4. Create index based on sql (index actual combat)

        1、=,>=,<=,<>,and,or

                ① from test_excel where user_cardid = 'xxx'

                        Use a normal index: alter table test_excel add index index_cardid(user_cardid)

                ② from test_excel where user_cardid = 'xxx' and user_age = 'xxx'  and user_name = 'xxx'

                        Contains (=, and) . In this case, you can use either ordinary index or compound index. It is recommended to use ordinary index here, because ordinary index only needs to create one field to take effect. Suggestion: put the indexed field at the front of the conditional query, such as: user_cardid field at the front

                        Use a normal index: alter table test_excel add index index_cardid(user_cardid)

                        It is recommended to use a composite index when the values ​​are repeated and there are many ands : alter table test_excel add index index_name(user_cardid,user_age,user_name)

                ③ from test_excel where user_cardid = 'xxx' and user_age = 'xxx'  or user_name = 'xxx'

                        Contains (=, and, or) . For the processing of and, you can refer to the method ②. For or, you must create a separate index, otherwise it will have no effect.

                        Use a normal index: alter table test_excel add index index_name(user_name)

                ④ from test_excel where user_cardid = 'xx' and user_age >= 80 and user_age <= 100 and user_name <> 'xx'

                        Contains (=, and, >=, <=, <>) . Both ordinary indexes and composite indexes can be used. Composite indexes are used here.
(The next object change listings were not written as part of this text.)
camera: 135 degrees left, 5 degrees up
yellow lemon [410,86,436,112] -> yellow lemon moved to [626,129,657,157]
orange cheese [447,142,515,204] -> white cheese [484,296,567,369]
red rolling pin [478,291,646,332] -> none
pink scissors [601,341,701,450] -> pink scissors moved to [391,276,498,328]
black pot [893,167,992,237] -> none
                        Use a composite index: alter table test_excel add index index_name(user_cardid,user_age,user_name)
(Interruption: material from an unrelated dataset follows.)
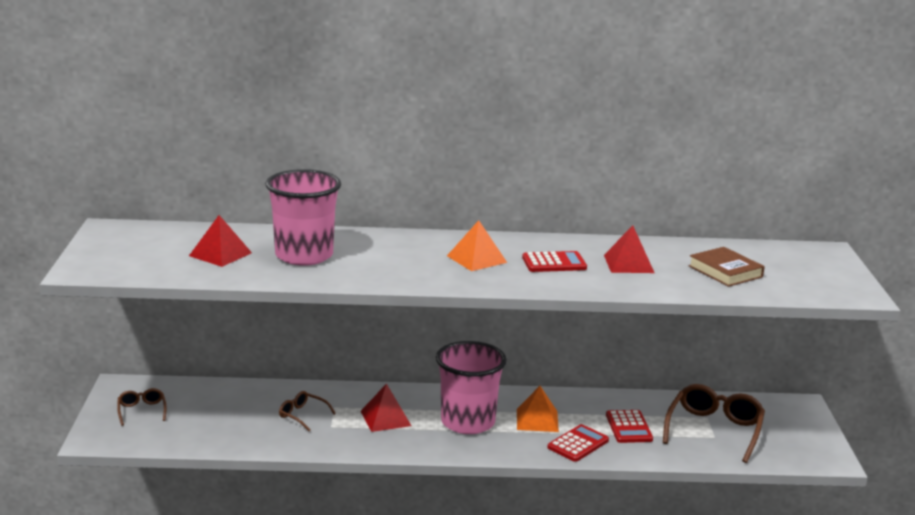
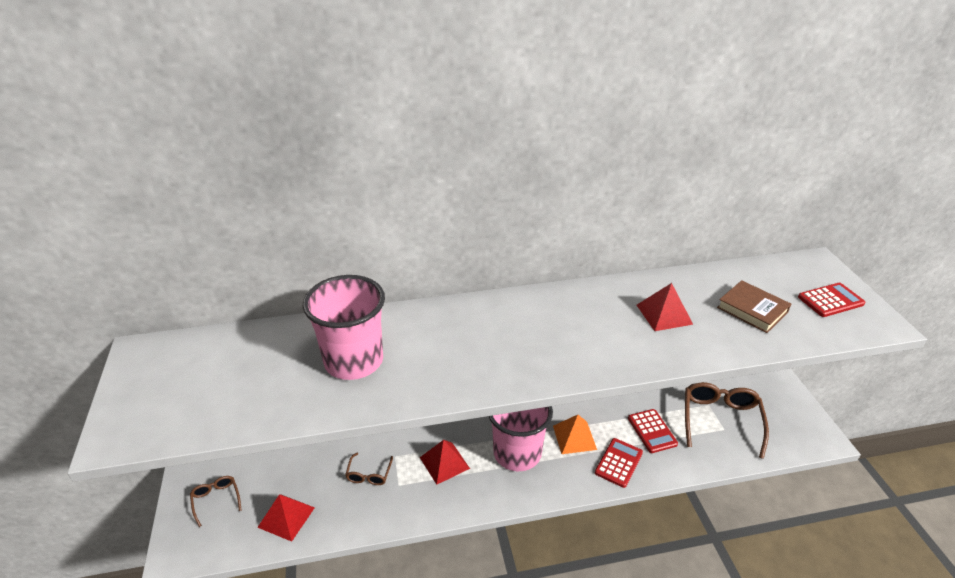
camera: 10 degrees left, 15 degrees up
red pyramid [189,215,252,267] -> red pyramid moved to [257,494,315,542]
brown glasses [279,391,336,431] -> brown glasses turned 105 degrees counterclockwise [345,453,393,485]
orange pyramid [447,220,507,271] -> none
red calculator [522,251,587,272] -> red calculator moved to [798,283,865,317]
                        Note: Range queries have limitations on the "data amount" of the query. If the amount of data is too large, the index will not be used, and the range query index level can only be at the "range" level.
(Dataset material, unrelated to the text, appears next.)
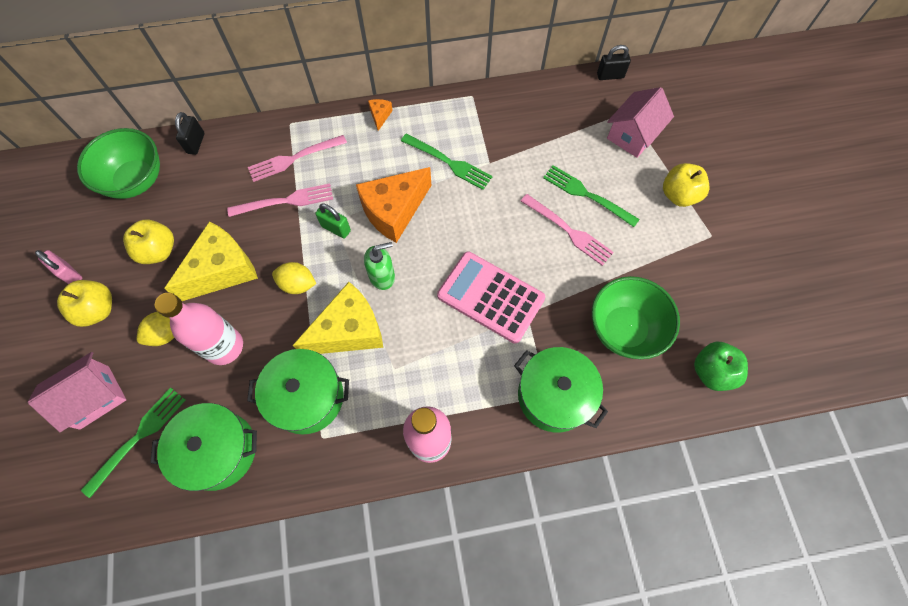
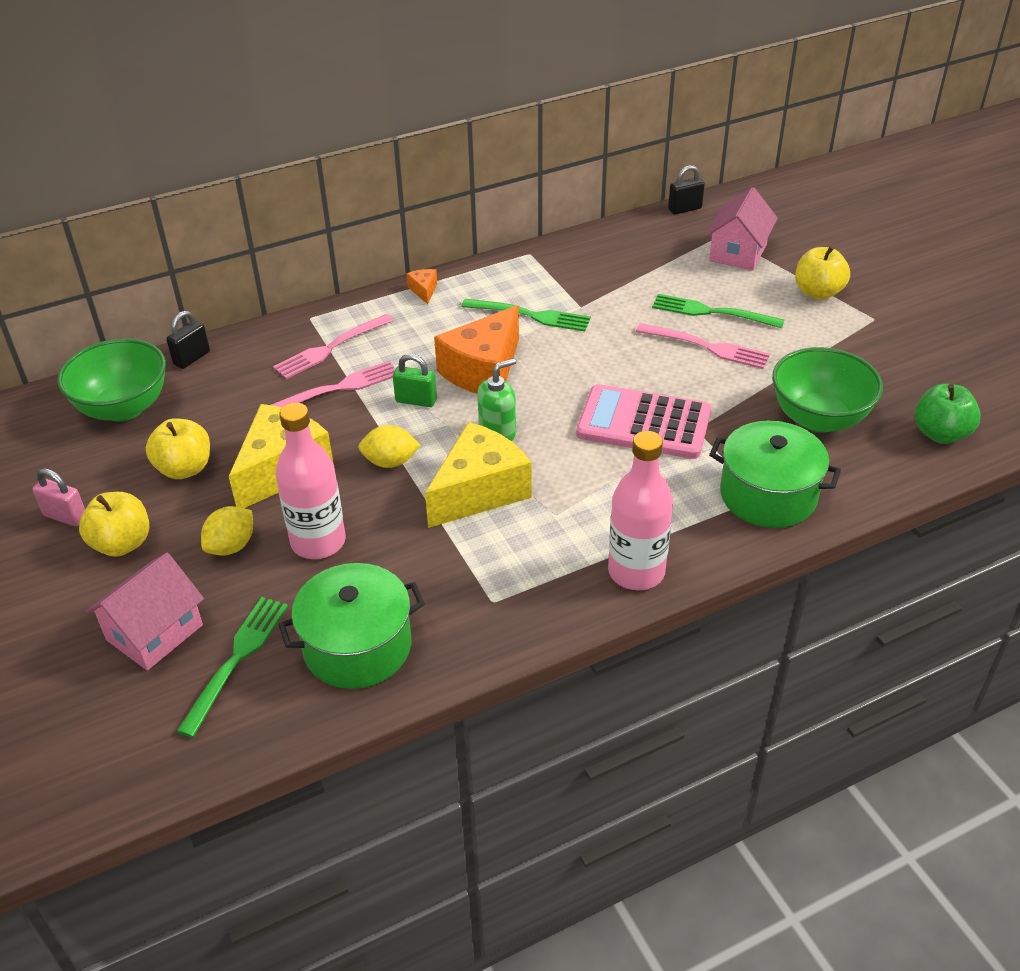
camera: 15 degrees left, 25 degrees down
black padlock [175,112,205,155] -> black padlock turned 45 degrees clockwise [166,311,210,369]
green pot [247,349,349,435] -> none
        2、in,not in,is null,is not null

                   Just create a normal index. In fact, it is the same as point 4 above. There is no need to write repeatedly, but you also need to pay attention to the amount of data queried. If the amount of data is too large, it will not be indexed.

        3、like,order by

                    ① from test_excel where user_name like '张三129%'

                        This also uses ordinary indexes: alter table test_excel add index index_name(user_name)

                        Note: Like '%xxx', indexes cannot be used if % is on the far left. Indexes can be used on other positions. If % must be on the far left, you can only use covering indexes. If there is also a user_age field: alter table test_excel add index index_name(user_name,user_age)

                       ② from test_excel where user_age < 5000 order by user_age desc

                        Use a normal index: alter table test_excel add index index_age(user_age)

        4. Join table query (left join query left join)

from test_excel e 
    left join test_pay p 
    on e.user_id = p.user_id 
    where e.user_id = '1499561693366382961' and e.user_name = '张三1299000'
    and p.pay_id = 1 and p.pay_number = 'xxx'

        使用复合索引:alter table test_excel add index index_sum(user_id,user_name)
                                 alter table test_pay add index index_sum(pay_id,pay_number) 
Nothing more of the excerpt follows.